So its 11 am and Ive not long got home with my current youngest. We are wet from the pouring rain and I can literally feel the tension stagnating my muscles and tightening round my forehead. My eldest had a hospital appointment this morning, routine, nothing to worry about. It meant that rather than the usual school run first thing i was getting school stuff ready and then hurrying us into the car amidst the most ridiculous and wintery downpour (its July) to head into the city center to the hospital. I left plenty of time, knowing we would struggle to park once there, still we were in the car for nearly an hour. The kids are moaning, the car windows are steaming up and I’m beginning to slowly unravel. We make it to hospital with minutes to spare and sure enough car park is full. I manage to park on the steepest hill and pray the handbrake doesn’t fail me. I scramble for change for the meter (just enough as long as we’re here an hour tops) and race the children up to the entrance. My youngest falls in a puddle and cry’s for the next 10 minutes. We make it on time for the appointment, just and all is fine, out again within 25 minutes. Back to the rain soaked street and the car, now blocked in beautifully. I warn the children that mummy needs silence to get the car out of this predicament on this steepest of hills. I swear a couple of times as the windows mist up repeatedly harboring my progress but i make it. We can head back to school. Despite my heated words and raised voice this morning I do manage to thank the children for being so great.
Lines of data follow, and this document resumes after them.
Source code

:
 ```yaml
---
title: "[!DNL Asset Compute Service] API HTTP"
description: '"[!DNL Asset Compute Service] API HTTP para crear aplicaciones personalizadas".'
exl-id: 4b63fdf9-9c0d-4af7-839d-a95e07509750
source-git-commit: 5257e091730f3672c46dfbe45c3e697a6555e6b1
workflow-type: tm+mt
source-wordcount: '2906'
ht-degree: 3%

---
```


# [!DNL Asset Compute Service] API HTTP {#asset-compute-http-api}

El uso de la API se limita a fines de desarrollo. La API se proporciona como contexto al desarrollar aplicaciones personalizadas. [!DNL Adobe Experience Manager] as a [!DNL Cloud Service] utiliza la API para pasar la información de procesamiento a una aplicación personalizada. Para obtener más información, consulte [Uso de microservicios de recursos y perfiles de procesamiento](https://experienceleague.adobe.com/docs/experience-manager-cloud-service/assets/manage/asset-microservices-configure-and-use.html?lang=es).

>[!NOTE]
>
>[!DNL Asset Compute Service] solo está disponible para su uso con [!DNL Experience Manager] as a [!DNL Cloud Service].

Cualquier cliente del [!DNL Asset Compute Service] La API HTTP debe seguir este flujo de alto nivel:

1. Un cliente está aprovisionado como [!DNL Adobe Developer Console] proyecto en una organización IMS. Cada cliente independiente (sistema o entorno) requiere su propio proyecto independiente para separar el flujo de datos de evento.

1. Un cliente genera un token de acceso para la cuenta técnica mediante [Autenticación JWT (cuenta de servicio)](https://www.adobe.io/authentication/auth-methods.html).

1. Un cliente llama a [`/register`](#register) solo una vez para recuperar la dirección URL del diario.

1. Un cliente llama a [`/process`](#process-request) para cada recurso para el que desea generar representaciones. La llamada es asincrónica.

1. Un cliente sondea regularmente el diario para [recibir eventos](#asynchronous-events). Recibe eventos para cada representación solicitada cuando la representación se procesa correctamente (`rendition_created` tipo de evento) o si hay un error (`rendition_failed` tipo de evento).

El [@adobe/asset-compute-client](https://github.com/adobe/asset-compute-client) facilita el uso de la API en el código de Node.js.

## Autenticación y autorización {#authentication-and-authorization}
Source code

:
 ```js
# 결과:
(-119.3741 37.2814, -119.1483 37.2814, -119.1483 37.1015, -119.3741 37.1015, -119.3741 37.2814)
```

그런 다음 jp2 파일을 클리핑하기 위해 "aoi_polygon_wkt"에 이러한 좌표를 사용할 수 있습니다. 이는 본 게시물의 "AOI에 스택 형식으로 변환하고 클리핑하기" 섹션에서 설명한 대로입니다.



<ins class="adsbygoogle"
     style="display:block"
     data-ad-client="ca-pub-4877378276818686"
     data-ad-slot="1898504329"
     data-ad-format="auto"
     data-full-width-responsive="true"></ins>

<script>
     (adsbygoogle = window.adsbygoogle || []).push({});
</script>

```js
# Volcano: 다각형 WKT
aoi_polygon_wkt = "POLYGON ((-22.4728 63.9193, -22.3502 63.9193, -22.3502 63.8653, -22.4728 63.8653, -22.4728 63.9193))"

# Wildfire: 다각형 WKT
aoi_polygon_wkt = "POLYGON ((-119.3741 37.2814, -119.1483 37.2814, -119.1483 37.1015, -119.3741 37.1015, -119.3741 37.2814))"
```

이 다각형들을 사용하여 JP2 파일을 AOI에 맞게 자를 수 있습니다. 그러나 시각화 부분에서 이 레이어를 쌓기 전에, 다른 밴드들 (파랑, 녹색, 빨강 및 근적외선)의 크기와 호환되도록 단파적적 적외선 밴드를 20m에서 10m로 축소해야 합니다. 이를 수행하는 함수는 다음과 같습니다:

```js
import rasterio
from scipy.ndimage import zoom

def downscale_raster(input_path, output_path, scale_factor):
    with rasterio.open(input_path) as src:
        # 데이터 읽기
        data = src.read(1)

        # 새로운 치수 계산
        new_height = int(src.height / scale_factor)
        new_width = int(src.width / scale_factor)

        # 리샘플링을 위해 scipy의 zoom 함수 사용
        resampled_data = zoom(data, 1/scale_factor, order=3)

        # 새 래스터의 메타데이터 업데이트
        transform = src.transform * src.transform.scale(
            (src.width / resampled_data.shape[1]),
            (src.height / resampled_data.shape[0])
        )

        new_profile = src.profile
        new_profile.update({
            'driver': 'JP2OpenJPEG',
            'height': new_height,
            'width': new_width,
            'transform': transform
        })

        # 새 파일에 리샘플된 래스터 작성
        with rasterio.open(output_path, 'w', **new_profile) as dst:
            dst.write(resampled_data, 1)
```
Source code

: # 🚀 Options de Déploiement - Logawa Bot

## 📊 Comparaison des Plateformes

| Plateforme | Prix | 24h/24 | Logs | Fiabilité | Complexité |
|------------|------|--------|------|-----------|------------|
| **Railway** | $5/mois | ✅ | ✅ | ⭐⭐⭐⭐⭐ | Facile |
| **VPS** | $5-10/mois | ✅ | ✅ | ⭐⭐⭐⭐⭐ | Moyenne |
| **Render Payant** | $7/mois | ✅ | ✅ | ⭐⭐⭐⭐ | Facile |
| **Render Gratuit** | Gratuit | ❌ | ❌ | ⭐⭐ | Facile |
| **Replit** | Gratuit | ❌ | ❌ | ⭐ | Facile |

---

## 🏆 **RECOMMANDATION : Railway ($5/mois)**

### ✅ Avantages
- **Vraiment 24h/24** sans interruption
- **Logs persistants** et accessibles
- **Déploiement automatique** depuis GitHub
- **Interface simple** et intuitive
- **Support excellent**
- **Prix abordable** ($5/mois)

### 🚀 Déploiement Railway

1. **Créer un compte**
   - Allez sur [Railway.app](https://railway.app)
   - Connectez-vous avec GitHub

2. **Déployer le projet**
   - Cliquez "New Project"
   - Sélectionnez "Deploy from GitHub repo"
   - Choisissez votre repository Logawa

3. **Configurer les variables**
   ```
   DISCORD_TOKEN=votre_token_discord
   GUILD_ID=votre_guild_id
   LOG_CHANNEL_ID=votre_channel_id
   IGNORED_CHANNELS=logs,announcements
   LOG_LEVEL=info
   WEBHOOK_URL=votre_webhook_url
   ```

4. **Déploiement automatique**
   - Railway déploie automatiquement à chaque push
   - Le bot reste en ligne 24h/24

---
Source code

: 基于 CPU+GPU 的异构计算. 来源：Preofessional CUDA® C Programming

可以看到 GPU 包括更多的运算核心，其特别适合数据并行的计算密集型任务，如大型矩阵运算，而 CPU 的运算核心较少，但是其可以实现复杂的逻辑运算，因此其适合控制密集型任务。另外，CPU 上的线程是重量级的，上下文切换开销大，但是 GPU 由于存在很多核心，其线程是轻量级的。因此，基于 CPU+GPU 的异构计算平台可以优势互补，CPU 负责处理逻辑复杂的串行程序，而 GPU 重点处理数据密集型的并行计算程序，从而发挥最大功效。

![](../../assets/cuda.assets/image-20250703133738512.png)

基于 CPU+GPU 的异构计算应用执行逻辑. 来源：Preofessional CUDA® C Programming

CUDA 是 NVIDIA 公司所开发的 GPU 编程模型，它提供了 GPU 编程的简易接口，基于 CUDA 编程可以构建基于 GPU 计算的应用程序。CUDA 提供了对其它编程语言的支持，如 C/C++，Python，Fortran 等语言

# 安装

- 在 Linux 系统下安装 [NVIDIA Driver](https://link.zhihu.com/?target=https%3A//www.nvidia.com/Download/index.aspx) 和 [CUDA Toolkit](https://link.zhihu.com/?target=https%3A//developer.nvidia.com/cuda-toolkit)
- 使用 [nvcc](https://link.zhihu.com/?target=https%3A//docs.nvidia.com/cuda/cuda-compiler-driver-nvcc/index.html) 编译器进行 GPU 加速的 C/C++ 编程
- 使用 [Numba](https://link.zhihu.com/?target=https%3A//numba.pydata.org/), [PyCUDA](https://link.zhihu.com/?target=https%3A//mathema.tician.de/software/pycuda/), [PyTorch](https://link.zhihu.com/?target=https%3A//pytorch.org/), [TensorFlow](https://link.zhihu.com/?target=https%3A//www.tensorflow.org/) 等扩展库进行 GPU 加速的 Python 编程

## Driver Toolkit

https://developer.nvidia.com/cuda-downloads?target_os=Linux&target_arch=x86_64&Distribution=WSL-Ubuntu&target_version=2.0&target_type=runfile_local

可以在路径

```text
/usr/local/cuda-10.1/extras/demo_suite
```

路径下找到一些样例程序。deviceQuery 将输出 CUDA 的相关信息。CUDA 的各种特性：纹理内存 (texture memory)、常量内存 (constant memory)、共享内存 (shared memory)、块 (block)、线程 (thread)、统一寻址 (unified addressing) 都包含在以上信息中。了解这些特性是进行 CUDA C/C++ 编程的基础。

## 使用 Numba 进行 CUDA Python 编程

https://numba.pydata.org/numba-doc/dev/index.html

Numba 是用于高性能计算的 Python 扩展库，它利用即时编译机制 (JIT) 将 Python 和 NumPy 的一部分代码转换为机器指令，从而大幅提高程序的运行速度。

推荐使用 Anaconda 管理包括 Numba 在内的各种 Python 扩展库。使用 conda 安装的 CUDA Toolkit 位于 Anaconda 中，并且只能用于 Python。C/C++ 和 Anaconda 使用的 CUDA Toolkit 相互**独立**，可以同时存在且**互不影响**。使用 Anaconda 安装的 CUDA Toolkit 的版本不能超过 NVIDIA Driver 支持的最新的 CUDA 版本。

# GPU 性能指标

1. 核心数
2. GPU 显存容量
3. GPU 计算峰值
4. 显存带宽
I record all this, not least because I’m sure there’s many parents who can relate to this tale of parental stress and misery (all on a Monday morning) but also because it gets me thinking about my mum. And mental health.
I would be lying if I didn’t admit that much of my childhood is fraught with memories of mum being angry, shouting, getting stressed with us children. While I do believe that she did this to a greater extent than most parents and that it was a reflection of her mental instability at times of stress even then, I begin to wonder whether it was less of this and more simply the stress of parenting?
Now I’m a parent i get to experience the reality of it all and I think of my mum with 3 of us, within 3 years of each other, Dad working all week and not being part of the morning or evening routine and I think maybe Mum’s behaviors were in part pretty justified. Though I do not threaten my children to be quite with a bread knife in my hand, or rhythmically spit out a pattern of well rehearsed swear words while marching up the stairs to sort a childish squabble I do shout at my children when I get stressed by a situation or their behavior, I can be an angry mum.
I go back to an earlier post Nature or Nurture. There i ask whether personality traits are key to protecting some of us from Mental health issues; a coping mechanism if one can deal well with stress etc. And now I start to think; does personality make such a difference? Actually when faced with the huge enormity that is parenting am i not experiencing and showing stress just like my mother did? Does personality matter as much as i thought it did?